She stood there silently waiting.
“Toys!” he exclaimed. “Toys have always been my besetting sin. Now I will make a grand collection, not for the Pope, as people pretend, but for our family. You will have two children to laugh at, Winnie. Your husband is one, you know.” He sprang up. “I’ll go into the Strand,” he said. “There’s a man near the Temple who has always got some delightful novelty displaying its paces on the pavement. What fun!”
And off he went, leaving Winifred alone with the mystery of her woman’s world, the mystic mystery of birth that may dawn out of hate as out of love, out of drunken dissipation as out of purity’s sweet climax.
Next day a paragraph in the papers told how Mr. Eustace Lane had bought up all the penny toys of the Strand. Mention was again made of his supposed mission to the Vatican, and a picture drawn of the bewilderment of the Holy Father, roused from contemplation of the eternal to contemplation of jumping pasteboard, and the frigid gestures of people from the world of papier-mache.
Eustace showed the paragraph to Winifred.
“Why will they chronicle all I do?” he said, with a sigh.

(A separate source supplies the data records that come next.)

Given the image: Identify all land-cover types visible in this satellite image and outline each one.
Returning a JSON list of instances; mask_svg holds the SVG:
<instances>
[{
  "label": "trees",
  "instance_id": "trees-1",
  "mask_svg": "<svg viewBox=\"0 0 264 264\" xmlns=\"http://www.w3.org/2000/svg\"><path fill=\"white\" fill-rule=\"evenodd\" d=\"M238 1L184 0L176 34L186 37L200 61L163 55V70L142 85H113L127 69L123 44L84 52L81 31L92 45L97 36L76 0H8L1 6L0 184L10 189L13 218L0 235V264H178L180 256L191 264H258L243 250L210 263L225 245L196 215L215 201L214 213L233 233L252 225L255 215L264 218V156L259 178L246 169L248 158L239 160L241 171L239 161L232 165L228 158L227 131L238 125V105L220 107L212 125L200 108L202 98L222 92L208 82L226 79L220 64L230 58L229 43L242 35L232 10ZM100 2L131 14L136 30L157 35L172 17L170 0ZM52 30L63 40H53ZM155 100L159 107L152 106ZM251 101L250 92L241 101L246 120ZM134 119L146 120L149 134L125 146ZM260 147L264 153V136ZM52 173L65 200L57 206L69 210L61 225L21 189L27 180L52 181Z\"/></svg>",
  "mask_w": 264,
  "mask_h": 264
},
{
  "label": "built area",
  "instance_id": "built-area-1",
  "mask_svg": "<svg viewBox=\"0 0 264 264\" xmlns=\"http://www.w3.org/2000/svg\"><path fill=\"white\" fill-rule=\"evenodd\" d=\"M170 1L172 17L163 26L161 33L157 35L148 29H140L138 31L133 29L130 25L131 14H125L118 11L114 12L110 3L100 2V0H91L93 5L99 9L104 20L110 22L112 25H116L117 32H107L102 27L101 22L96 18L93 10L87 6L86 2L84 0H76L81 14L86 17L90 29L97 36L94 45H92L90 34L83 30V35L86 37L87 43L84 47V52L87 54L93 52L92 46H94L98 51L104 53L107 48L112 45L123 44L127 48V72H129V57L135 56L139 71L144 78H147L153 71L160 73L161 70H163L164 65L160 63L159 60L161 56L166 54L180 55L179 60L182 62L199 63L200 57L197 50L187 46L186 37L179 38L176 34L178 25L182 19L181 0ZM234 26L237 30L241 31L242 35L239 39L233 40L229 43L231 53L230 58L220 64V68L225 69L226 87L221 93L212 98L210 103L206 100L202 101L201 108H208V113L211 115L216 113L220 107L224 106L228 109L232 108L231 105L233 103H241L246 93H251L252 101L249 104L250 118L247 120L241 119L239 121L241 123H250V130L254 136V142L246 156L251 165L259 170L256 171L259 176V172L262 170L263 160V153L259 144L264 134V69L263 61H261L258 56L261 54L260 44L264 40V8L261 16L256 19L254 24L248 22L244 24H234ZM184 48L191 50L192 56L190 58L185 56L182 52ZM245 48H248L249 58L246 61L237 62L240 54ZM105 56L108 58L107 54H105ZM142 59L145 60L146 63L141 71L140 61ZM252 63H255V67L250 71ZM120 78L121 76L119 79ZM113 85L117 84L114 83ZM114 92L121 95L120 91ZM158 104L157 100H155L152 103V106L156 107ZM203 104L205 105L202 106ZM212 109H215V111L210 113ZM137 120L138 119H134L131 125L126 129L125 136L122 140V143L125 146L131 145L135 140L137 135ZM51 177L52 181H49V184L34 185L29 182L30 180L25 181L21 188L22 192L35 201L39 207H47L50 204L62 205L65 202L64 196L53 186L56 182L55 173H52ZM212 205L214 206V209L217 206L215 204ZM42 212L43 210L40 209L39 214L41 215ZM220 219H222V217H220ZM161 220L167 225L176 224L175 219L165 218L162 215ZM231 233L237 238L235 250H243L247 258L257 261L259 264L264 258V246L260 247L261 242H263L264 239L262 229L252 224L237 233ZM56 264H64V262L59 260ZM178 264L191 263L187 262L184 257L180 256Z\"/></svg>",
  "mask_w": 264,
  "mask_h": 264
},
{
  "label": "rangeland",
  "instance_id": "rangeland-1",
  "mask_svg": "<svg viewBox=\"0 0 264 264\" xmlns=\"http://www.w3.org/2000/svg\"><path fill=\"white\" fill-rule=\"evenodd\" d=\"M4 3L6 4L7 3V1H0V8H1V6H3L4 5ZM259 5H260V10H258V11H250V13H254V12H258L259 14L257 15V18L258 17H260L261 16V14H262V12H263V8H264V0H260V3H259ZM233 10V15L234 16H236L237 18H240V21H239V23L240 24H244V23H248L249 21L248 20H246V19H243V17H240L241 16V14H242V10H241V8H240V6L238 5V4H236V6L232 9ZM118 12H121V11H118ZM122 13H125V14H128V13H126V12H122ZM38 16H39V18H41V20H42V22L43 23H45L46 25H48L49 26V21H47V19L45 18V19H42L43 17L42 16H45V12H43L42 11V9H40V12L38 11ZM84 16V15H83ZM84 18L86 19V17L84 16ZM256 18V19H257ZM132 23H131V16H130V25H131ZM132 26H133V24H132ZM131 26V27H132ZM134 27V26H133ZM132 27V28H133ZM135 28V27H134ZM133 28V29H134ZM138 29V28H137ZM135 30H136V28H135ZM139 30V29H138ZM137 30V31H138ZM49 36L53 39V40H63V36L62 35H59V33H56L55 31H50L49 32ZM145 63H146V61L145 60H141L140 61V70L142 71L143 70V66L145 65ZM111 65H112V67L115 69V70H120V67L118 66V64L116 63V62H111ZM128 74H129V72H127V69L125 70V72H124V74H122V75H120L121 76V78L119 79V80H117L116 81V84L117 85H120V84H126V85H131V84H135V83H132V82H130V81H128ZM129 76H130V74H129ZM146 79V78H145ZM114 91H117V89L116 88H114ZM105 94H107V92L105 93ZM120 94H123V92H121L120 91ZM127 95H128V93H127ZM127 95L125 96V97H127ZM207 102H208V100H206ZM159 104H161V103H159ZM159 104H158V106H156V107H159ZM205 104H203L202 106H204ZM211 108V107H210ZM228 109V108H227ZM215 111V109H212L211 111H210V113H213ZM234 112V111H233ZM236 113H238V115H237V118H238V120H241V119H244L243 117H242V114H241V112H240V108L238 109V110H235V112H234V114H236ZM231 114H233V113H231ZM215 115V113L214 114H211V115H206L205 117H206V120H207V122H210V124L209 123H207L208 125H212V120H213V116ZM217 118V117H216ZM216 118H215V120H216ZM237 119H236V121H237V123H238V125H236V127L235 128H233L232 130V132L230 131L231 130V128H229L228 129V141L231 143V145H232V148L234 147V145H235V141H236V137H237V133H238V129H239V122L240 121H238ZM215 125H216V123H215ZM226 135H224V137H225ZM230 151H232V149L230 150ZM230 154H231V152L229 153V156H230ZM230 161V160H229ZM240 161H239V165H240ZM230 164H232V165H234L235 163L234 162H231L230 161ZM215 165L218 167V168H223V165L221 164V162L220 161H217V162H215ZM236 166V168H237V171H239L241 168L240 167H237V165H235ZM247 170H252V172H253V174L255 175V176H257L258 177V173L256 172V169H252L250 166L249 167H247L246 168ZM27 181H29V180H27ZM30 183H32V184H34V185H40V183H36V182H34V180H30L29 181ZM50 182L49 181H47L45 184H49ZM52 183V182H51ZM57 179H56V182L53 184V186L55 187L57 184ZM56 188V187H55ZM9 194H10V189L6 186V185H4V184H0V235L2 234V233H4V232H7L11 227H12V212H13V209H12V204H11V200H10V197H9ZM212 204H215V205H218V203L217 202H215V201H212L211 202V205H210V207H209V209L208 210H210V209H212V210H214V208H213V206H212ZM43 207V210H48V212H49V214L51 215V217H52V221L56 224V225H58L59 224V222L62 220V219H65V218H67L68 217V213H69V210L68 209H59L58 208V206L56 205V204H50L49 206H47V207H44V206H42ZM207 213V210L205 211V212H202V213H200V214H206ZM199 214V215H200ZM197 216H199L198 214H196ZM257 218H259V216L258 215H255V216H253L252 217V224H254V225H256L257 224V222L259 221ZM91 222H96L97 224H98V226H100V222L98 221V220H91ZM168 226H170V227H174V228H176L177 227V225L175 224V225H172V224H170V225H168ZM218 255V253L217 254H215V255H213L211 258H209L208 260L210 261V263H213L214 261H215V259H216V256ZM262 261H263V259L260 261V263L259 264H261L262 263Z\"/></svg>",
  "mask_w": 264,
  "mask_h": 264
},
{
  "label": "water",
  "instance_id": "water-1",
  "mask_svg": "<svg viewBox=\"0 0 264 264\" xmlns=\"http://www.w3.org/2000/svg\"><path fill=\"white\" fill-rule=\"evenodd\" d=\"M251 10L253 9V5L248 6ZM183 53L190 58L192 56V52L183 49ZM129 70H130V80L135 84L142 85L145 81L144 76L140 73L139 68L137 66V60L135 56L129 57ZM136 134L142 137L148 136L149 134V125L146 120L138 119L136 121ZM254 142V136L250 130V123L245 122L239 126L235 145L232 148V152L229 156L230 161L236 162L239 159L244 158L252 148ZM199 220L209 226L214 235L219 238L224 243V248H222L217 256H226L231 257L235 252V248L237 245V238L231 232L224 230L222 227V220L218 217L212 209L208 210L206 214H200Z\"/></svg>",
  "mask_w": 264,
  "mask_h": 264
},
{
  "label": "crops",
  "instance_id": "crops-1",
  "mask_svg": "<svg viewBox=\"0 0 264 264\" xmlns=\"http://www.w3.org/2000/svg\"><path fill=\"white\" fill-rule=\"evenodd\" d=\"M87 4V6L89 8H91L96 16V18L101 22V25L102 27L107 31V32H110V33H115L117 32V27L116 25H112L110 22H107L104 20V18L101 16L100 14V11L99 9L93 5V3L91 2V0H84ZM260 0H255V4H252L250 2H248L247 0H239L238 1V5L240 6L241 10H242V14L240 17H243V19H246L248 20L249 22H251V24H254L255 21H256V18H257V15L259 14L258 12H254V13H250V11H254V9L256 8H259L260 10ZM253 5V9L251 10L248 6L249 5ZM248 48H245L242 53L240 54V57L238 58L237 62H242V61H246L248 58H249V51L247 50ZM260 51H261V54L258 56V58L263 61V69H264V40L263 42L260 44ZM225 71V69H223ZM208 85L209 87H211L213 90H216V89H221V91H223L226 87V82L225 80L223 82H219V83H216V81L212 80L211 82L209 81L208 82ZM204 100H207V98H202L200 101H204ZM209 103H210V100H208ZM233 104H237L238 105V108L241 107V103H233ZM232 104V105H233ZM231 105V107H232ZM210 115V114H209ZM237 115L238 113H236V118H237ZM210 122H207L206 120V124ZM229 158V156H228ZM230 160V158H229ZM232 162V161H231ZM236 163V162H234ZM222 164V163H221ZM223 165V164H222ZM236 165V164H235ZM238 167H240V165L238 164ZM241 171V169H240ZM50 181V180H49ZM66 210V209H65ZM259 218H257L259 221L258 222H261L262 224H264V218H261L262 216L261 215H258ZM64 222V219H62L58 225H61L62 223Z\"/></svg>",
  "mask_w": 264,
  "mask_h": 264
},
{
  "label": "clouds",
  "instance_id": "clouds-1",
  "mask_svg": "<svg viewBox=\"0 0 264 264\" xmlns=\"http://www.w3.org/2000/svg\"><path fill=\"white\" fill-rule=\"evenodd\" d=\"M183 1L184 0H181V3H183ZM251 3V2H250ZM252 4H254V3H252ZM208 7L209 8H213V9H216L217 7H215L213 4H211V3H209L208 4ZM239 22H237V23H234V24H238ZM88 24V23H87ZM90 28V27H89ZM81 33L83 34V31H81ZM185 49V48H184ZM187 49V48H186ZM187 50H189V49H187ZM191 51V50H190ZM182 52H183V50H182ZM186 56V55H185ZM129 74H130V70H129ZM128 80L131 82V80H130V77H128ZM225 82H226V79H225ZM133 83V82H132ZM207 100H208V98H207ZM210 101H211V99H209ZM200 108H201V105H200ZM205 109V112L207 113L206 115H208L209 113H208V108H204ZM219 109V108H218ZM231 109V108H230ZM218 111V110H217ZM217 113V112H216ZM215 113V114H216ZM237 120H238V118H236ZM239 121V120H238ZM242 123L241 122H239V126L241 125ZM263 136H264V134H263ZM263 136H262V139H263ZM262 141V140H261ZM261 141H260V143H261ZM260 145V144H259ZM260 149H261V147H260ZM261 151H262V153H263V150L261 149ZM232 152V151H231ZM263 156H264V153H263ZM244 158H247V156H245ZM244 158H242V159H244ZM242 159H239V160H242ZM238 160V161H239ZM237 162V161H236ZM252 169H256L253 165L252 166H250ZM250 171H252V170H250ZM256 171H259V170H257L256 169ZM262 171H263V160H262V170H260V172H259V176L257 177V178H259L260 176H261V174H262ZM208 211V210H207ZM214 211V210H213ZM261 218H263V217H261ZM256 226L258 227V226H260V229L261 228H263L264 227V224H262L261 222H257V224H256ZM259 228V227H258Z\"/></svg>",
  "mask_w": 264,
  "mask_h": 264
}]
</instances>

“Would you rather they did not?”
“Oh, if it amuses them,” he answered. “To amuse the world is to be its benefactor.”
“No, to comfort the world,” was Winifred’s silent thought. .
To her the world often seemed a weary invalid, playing cards on the coverlet of the bed from which it longed in vain to move, peeping with heavy eyes at the shrouded windows of its chamber, and listening for faint sounds from without—soft songs, soft murmurings, the breath of winds, the sigh of showers; then turning with a smothered groan to its cards again, its lengthy game of “Patience.” Clubs, spades, hearts, diamonds—there they all lay on the coverlet ready to the hands of the invalid. But she wanted to take them away, and give to the sufferer a prayer and a hope.